▶ **Requirement**
The required result is every line of the records that includes "beta".

┌──

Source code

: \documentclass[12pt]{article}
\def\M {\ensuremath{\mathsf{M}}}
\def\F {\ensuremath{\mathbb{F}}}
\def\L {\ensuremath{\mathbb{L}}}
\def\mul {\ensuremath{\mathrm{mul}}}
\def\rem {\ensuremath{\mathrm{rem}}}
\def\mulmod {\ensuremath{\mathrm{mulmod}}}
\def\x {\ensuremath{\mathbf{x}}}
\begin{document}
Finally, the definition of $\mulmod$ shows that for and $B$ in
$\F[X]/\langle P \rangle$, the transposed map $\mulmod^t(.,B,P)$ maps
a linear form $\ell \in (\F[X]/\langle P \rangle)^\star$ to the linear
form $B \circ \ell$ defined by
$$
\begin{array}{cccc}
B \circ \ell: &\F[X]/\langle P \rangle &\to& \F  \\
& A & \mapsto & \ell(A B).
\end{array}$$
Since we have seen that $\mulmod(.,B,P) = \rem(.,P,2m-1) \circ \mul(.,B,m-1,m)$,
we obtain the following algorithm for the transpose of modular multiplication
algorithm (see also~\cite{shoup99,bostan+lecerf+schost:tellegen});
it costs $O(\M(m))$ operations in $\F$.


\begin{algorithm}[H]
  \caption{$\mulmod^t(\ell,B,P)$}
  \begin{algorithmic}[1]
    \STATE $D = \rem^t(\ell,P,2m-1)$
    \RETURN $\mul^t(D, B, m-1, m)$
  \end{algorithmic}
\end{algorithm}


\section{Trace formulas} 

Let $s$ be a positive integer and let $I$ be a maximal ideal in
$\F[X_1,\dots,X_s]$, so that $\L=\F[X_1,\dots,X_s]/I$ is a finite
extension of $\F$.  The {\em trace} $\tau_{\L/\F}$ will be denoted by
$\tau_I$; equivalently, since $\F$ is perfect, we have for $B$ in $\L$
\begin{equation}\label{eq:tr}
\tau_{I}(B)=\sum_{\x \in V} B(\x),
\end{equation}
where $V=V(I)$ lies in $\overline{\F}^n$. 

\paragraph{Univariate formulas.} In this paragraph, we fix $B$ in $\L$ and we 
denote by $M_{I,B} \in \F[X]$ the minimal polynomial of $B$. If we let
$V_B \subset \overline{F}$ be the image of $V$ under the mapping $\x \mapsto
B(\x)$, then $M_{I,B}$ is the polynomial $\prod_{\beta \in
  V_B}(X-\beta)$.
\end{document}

└──

▶ **Solution for this exercise**
B(\x)$, then $M_{I,B}$ is the polynomial $\prod_{\beta \in
  V_B}(X-\beta)$.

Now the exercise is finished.